Work order:
Write out the passage from the PANK2 study summary word for word, starting at "The study identifies" and ending at "the Dominican Republic.".

Text passage:

——

# Rare PANK2 variants and pantothenate-kinase-associated neurodegeneration in the Dominican Republic

**Authors:** Badri N Vardarajan, Pedro Sanchez Roa, Christine Y Kim, Peter Stoeter, Diones Rivera Mejia, Alexander Houck, Amanda Chan, Dolly Reyes-Dumeyer, Angel Piriz, Robert Fee, Francisco Blanco-Abinader, Francisco A Roedan, Elizabeth Rice, Samantha Christenson, Rebecca Chiu, Tamil I Gunasekaran, Rafael A Lantigua, Clifton Dalgard, Serge Przedborski, Richard Mayeux

PMC · DOI: 10.1093/braincomms/fcaf286 · Brain Communications · 2025-08-04

## TL;DR

This study identifies rare PANK2 gene variants causing a fatal neurological disorder in an isolated region of the Dominican Republic, revealing a high carrier frequency and a likely African origin of the mutation.

## Contribution

The study identifies a high carrier frequency of a PANK2 variant in the Dominican Republic and confirms a founder effect with African ancestry.

## Key findings

- A PANK2 variant (c.680A > G) was homozygous in 42 of 46 affected individuals, with high heterozygous carrier frequency in the Dominican Republic.
- Haplotype analysis confirmed a founder effect with African origin for the PANK2 mutations.
- Compound heterozygosity was observed in four individuals from two families.

——

[Data records]
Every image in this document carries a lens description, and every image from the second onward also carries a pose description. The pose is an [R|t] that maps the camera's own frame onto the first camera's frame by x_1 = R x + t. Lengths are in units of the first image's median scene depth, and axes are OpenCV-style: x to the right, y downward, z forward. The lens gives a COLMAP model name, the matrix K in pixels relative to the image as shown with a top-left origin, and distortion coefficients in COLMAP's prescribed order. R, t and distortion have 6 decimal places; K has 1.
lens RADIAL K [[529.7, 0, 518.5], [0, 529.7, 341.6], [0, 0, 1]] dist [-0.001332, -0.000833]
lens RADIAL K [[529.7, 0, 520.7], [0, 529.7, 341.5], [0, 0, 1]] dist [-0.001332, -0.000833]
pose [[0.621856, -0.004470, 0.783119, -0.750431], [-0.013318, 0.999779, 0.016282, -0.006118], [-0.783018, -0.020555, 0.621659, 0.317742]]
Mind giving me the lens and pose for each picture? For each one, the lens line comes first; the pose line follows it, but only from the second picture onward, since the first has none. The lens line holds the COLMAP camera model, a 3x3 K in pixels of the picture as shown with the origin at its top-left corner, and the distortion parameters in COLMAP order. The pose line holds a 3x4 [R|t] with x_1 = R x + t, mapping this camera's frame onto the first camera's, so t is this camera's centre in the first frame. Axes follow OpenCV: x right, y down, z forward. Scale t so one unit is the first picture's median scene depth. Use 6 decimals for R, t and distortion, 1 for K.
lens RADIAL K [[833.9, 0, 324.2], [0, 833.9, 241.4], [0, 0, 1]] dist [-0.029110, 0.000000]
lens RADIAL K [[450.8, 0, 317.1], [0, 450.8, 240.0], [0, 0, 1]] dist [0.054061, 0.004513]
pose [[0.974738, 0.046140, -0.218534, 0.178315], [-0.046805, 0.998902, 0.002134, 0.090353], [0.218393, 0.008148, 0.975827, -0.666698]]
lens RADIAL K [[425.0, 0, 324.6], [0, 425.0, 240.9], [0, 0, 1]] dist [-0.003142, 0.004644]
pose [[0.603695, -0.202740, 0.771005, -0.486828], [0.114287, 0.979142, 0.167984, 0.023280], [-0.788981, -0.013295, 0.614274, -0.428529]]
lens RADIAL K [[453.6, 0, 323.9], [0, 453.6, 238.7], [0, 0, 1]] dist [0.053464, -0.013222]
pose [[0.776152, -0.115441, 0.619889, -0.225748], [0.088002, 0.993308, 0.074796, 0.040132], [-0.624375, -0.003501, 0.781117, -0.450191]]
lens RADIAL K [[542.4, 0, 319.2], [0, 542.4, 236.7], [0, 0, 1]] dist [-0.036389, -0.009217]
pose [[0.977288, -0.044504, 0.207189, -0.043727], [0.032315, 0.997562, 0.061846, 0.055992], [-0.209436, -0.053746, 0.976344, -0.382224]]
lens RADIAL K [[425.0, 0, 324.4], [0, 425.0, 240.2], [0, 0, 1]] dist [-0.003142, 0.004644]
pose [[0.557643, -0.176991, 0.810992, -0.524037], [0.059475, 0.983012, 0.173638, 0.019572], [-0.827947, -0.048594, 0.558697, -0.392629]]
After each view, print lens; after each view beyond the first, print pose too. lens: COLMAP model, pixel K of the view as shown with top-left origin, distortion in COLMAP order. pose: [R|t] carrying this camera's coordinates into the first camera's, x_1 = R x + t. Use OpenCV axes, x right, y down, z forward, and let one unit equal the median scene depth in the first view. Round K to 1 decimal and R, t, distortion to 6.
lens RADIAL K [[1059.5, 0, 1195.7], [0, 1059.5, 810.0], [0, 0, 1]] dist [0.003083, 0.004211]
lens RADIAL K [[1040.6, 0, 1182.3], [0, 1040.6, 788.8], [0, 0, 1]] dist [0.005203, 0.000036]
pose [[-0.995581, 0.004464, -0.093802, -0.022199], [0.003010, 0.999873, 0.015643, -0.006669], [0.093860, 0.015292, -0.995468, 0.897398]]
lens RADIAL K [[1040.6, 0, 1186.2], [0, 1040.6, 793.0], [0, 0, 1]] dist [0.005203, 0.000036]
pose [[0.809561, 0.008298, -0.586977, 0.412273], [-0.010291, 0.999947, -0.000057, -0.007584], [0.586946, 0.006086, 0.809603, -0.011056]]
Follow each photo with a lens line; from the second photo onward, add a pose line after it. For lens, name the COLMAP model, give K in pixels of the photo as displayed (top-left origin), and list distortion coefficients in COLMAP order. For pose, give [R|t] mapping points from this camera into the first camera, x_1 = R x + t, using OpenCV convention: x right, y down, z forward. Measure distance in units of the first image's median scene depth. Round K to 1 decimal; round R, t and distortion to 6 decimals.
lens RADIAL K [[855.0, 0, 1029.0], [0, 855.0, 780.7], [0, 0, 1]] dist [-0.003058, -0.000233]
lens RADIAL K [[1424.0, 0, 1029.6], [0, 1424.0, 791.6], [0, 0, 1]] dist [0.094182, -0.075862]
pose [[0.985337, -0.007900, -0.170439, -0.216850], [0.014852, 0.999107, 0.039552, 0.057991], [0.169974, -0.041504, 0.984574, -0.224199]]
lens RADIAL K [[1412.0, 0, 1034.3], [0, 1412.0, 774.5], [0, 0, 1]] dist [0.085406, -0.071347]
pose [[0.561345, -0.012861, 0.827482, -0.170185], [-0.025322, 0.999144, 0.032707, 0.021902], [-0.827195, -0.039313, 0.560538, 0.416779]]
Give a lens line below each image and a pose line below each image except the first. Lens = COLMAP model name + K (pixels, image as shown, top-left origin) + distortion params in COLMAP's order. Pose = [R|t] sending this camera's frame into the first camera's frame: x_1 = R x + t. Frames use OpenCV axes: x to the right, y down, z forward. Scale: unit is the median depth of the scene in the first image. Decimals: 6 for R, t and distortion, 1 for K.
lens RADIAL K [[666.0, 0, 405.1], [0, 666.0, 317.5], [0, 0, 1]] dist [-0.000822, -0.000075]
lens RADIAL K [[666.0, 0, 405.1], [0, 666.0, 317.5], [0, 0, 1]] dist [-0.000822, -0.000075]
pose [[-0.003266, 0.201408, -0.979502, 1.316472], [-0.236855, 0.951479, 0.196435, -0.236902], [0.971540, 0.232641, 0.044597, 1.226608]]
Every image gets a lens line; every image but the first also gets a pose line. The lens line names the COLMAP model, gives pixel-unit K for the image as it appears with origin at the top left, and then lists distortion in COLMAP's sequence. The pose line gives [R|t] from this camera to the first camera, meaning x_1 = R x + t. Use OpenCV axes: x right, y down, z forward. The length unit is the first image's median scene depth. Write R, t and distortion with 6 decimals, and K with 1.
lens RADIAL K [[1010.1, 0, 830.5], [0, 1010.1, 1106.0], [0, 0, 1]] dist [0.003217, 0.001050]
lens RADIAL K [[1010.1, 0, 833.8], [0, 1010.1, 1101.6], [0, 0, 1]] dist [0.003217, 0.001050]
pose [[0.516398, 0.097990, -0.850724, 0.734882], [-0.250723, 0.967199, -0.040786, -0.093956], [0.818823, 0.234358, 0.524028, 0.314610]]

——

Response box:
The study identifies a high carrier frequency of a PANK2 variant in the Dominican Republic and confirms a founder effect with African ancestry.

## Key findings

- A PANK2 variant (c.680A > G) was homozygous in 42 of 46 affected individuals, with high heterozygous carrier frequency in the Dominican Republic.